The Phoenix Spirit

There's a right way and a wrong way to deal with setbacks. 

The wrong way is the easy way, however tempting. 

Lie down, blubber a lot, wrap yourself in a curtain, accept defeat and hide away from the world. 

The right way is tougher, and requires what I think of as the Phoenix Spirit. 

I know what you're thinking here, and ok, it's true, you're as sharp as ever, dear reader. That's not actually a phoenix. 

But it is an appropriate picture, for reasons I will explain at the end of this musing. 

I've seen a few examples of the Phoenix Spirit in the last couple of weeks. And it's been admirable and uplifting.

Businesses practicing their pitching for investment, it all going wrong...

And the poor entrepreneurs getting a real mauling from their tutors. 

Writers sending off their precious manuscripts, and getting rapid rejections with no more than a perfunctory standard letter.

Which is one hell of a thump in the heart, as any fellow scribbler will tell you. 

Students applying for jobs, and not even getting an interview...

Despite them having worked so hard on the forms, and being darned fine candidates. 

Yes, it's a hard hit in all those cases. And the people involved suffer. Sometimes a great deal.

But! And this is such a big BUT it requires CAPITALS. 

After a little time reflecting, working on what went wrong, and honing their approaches...

Right back they come. Better than before. Refusing to be beaten.

And they get their reward.

Because of the Phoenix Spirit.
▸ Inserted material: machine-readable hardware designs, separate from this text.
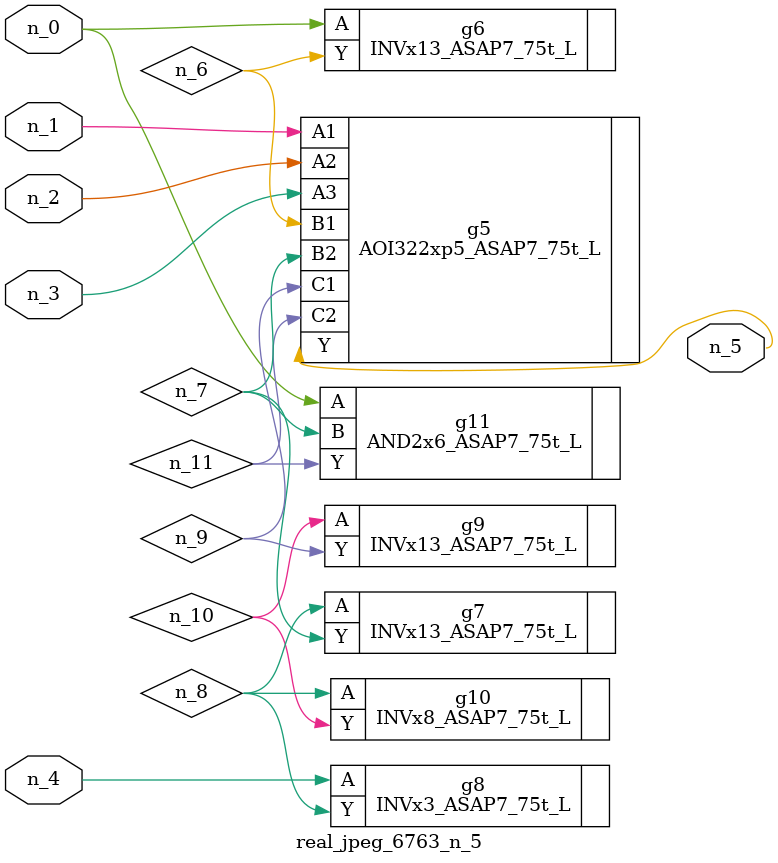
<source format=v>
module real_jpeg_6763_n_5 (n_4, n_0, n_1, n_2, n_3, n_5);

input n_4;
input n_0;
input n_1;
input n_2;
input n_3;

output n_5;

wire n_8;
wire n_11;
wire n_6;
wire n_7;
wire n_10;
wire n_9;

INVx13_ASAP7_75t_L g6 ( 
.A(n_0),
.Y(n_6)
);

AND2x6_ASAP7_75t_L g11 ( 
.A(n_0),
.B(n_7),
.Y(n_11)
);

AOI322xp5_ASAP7_75t_L g5 ( 
.A1(n_1),
.A2(n_2),
.A3(n_3),
.B1(n_6),
.B2(n_7),
.C1(n_9),
.C2(n_11),
.Y(n_5)
);

INVx3_ASAP7_75t_L g8 ( 
.A(n_4),
.Y(n_8)
);

INVx13_ASAP7_75t_L g7 ( 
.A(n_8),
.Y(n_7)
);

INVx8_ASAP7_75t_L g10 ( 
.A(n_8),
.Y(n_10)
);

INVx13_ASAP7_75t_L g9 ( 
.A(n_10),
.Y(n_9)
);


endmodule
</source>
Rising from the ashes of failure. 

Which brings me back to the swan of earlier, happily nursing her eggs in the sunshine. 
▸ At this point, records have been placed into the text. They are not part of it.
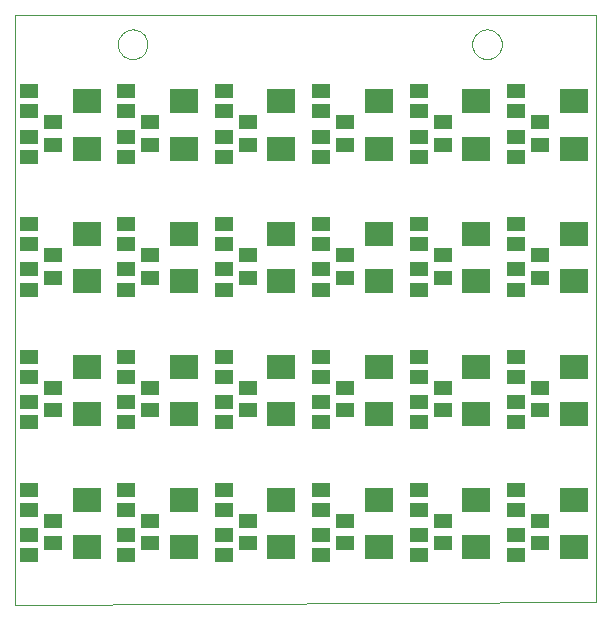
<source format=gtp>
G75*
G70*
%OFA0B0*%
%FSLAX24Y24*%
%IPPOS*%
%LPD*%
%AMOC8*
5,1,8,0,0,1.08239X$1,22.5*
%
%ADD10C,0.0000*%
%ADD11R,0.0945X0.0787*%
%ADD12R,0.0591X0.0512*%
%ADD13R,0.0630X0.0512*%
D10*
X000141Y000141D02*
X000141Y019826D01*
X019531Y019826D01*
X019531Y000240D01*
X000141Y000141D01*
X003586Y018842D02*
X003588Y018886D01*
X003594Y018930D01*
X003604Y018973D01*
X003617Y019015D01*
X003635Y019055D01*
X003656Y019094D01*
X003680Y019131D01*
X003707Y019166D01*
X003738Y019198D01*
X003771Y019227D01*
X003807Y019253D01*
X003845Y019275D01*
X003885Y019294D01*
X003926Y019310D01*
X003969Y019322D01*
X004012Y019330D01*
X004056Y019334D01*
X004100Y019334D01*
X004144Y019330D01*
X004187Y019322D01*
X004230Y019310D01*
X004271Y019294D01*
X004311Y019275D01*
X004349Y019253D01*
X004385Y019227D01*
X004418Y019198D01*
X004449Y019166D01*
X004476Y019131D01*
X004500Y019094D01*
X004521Y019055D01*
X004539Y019015D01*
X004552Y018973D01*
X004562Y018930D01*
X004568Y018886D01*
X004570Y018842D01*
X004568Y018798D01*
X004562Y018754D01*
X004552Y018711D01*
X004539Y018669D01*
X004521Y018629D01*
X004500Y018590D01*
X004476Y018553D01*
X004449Y018518D01*
X004418Y018486D01*
X004385Y018457D01*
X004349Y018431D01*
X004311Y018409D01*
X004271Y018390D01*
X004230Y018374D01*
X004187Y018362D01*
X004144Y018354D01*
X004100Y018350D01*
X004056Y018350D01*
X004012Y018354D01*
X003969Y018362D01*
X003926Y018374D01*
X003885Y018390D01*
X003845Y018409D01*
X003807Y018431D01*
X003771Y018457D01*
X003738Y018486D01*
X003707Y018518D01*
X003680Y018553D01*
X003656Y018590D01*
X003635Y018629D01*
X003617Y018669D01*
X003604Y018711D01*
X003594Y018754D01*
X003588Y018798D01*
X003586Y018842D01*
X015397Y018842D02*
X015399Y018886D01*
X015405Y018930D01*
X015415Y018973D01*
X015428Y019015D01*
X015446Y019055D01*
X015467Y019094D01*
X015491Y019131D01*
X015518Y019166D01*
X015549Y019198D01*
X015582Y019227D01*
X015618Y019253D01*
X015656Y019275D01*
X015696Y019294D01*
X015737Y019310D01*
X015780Y019322D01*
X015823Y019330D01*
X015867Y019334D01*
X015911Y019334D01*
X015955Y019330D01*
X015998Y019322D01*
X016041Y019310D01*
X016082Y019294D01*
X016122Y019275D01*
X016160Y019253D01*
X016196Y019227D01*
X016229Y019198D01*
X016260Y019166D01*
X016287Y019131D01*
X016311Y019094D01*
X016332Y019055D01*
X016350Y019015D01*
X016363Y018973D01*
X016373Y018930D01*
X016379Y018886D01*
X016381Y018842D01*
X016379Y018798D01*
X016373Y018754D01*
X016363Y018711D01*
X016350Y018669D01*
X016332Y018629D01*
X016311Y018590D01*
X016287Y018553D01*
X016260Y018518D01*
X016229Y018486D01*
X016196Y018457D01*
X016160Y018431D01*
X016122Y018409D01*
X016082Y018390D01*
X016041Y018374D01*
X015998Y018362D01*
X015955Y018354D01*
X015911Y018350D01*
X015867Y018350D01*
X015823Y018354D01*
X015780Y018362D01*
X015737Y018374D01*
X015696Y018390D01*
X015656Y018409D01*
X015618Y018431D01*
X015582Y018457D01*
X015549Y018486D01*
X015518Y018518D01*
X015491Y018553D01*
X015467Y018590D01*
X015446Y018629D01*
X015428Y018669D01*
X015415Y018711D01*
X015405Y018754D01*
X015399Y018798D01*
X015397Y018842D01*
D11*
X015533Y016936D03*
X015533Y015361D03*
X015533Y012507D03*
X015533Y010932D03*
X015533Y008078D03*
X015533Y006503D03*
X015533Y003649D03*
X015533Y002074D03*
X012285Y002074D03*
X012285Y003649D03*
X012285Y006503D03*
X012285Y008078D03*
X012285Y010932D03*
X012285Y012507D03*
X012285Y015361D03*
X012285Y016936D03*
X009037Y016936D03*
X009037Y015361D03*
X009037Y012507D03*
X009037Y010932D03*
X009037Y008078D03*
X009037Y006503D03*
X009037Y003649D03*
X009037Y002074D03*
X005789Y002074D03*
X005789Y003649D03*
X005789Y006503D03*
X005789Y008078D03*
X005789Y010932D03*
X005789Y012507D03*
X005789Y015361D03*
X005789Y016936D03*
X002541Y016936D03*
X002541Y015361D03*
X002541Y012507D03*
X002541Y010932D03*
X002541Y008078D03*
X002541Y006503D03*
X002541Y003649D03*
X002541Y002074D03*
X018781Y002074D03*
X018781Y003649D03*
X018781Y006503D03*
X018781Y008078D03*
X018781Y010932D03*
X018781Y012507D03*
X018781Y015361D03*
X018781Y016936D03*
D12*
X016861Y016614D03*
X016861Y017283D03*
X016861Y015763D03*
X016861Y015094D03*
X016861Y012854D03*
X016861Y012185D03*
X016861Y011334D03*
X016861Y010665D03*
X016861Y008425D03*
X016861Y007756D03*
X016861Y006905D03*
X016861Y006236D03*
X016861Y003996D03*
X016861Y003326D03*
X016861Y002476D03*
X016861Y001806D03*
X013613Y001806D03*
X013613Y002476D03*
X013613Y003326D03*
X013613Y003996D03*
X013613Y006236D03*
X013613Y006905D03*
X013613Y007756D03*
X013613Y008425D03*
X013613Y010665D03*
X013613Y011334D03*
X013613Y012185D03*
X013613Y012854D03*
X013613Y015094D03*
X013613Y015763D03*
X013613Y016614D03*
X013613Y017283D03*
X010365Y017283D03*
X010365Y016614D03*
X010365Y015763D03*
X010365Y015094D03*
X010365Y012854D03*
X010365Y012185D03*
X010365Y011334D03*
X010365Y010665D03*
X010365Y008425D03*
X010365Y007756D03*
X010365Y006905D03*
X010365Y006236D03*
X010365Y003996D03*
X010365Y003326D03*
X010365Y002476D03*
X010365Y001806D03*
X007117Y001806D03*
X007117Y002476D03*
X007117Y003326D03*
X007117Y003996D03*
X007117Y006236D03*
X007117Y006905D03*
X007117Y007756D03*
X007117Y008425D03*
X007117Y010665D03*
X007117Y011334D03*
X007117Y012185D03*
X007117Y012854D03*
X007117Y015094D03*
X007117Y015763D03*
X007117Y016614D03*
X007117Y017283D03*
X003869Y017283D03*
X003869Y016614D03*
X003869Y015763D03*
X003869Y015094D03*
X003869Y012854D03*
X003869Y012185D03*
X003869Y011334D03*
X003869Y010665D03*
X003869Y008425D03*
X003869Y007756D03*
X003869Y006905D03*
X003869Y006236D03*
X003869Y003996D03*
X003869Y003326D03*
X003869Y002476D03*
X003869Y001806D03*
X000621Y001806D03*
X000621Y002476D03*
X000621Y003326D03*
X000621Y003996D03*
X000621Y006236D03*
X000621Y006905D03*
X000621Y007756D03*
X000621Y008425D03*
X000621Y010665D03*
X000621Y011334D03*
X000621Y012185D03*
X000621Y012854D03*
X000621Y015094D03*
X000621Y015763D03*
X000621Y016614D03*
X000621Y017283D03*
D13*
X001421Y016243D03*
X001421Y015494D03*
X004669Y015494D03*
X004669Y016243D03*
X007917Y016243D03*
X007917Y015494D03*
X011165Y015494D03*
X011165Y016243D03*
X014413Y016243D03*
X014413Y015494D03*
X017661Y015494D03*
X017661Y016243D03*
X017661Y011813D03*
X017661Y011065D03*
X014413Y011065D03*
X014413Y011813D03*
X011165Y011813D03*
X011165Y011065D03*
X007917Y011065D03*
X007917Y011813D03*
X004669Y011813D03*
X004669Y011065D03*
X001421Y011065D03*
X001421Y011813D03*
X001421Y007384D03*
X001421Y006636D03*
X004669Y006636D03*
X004669Y007384D03*
X007917Y007384D03*
X007917Y006636D03*
X011165Y006636D03*
X011165Y007384D03*
X014413Y007384D03*
X014413Y006636D03*
X017661Y006636D03*
X017661Y007384D03*
X017661Y002955D03*
X017661Y002207D03*
X014413Y002207D03*
X014413Y002955D03*
X011165Y002955D03*
X011165Y002207D03*
X007917Y002207D03*
X007917Y002955D03*
X004669Y002955D03*
X004669Y002207D03*
X001421Y002207D03*
X001421Y002955D03*
M02*

</source>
I run past that spot a couple of times a week. 

Earlier in the year, at the start of spring, she'd built a nest close to that location. And it was a smile to see. 

But something happened. Maybe a predator, maybe it just got washed away. 

Did she give up?

No. No way. Nothing like it. 

Back she was a couple of weeks later with a new nest. 

Well, guess what? 

The cygnets have just hatched.

And I can't help thinking of them as lovely little phoenix chicks.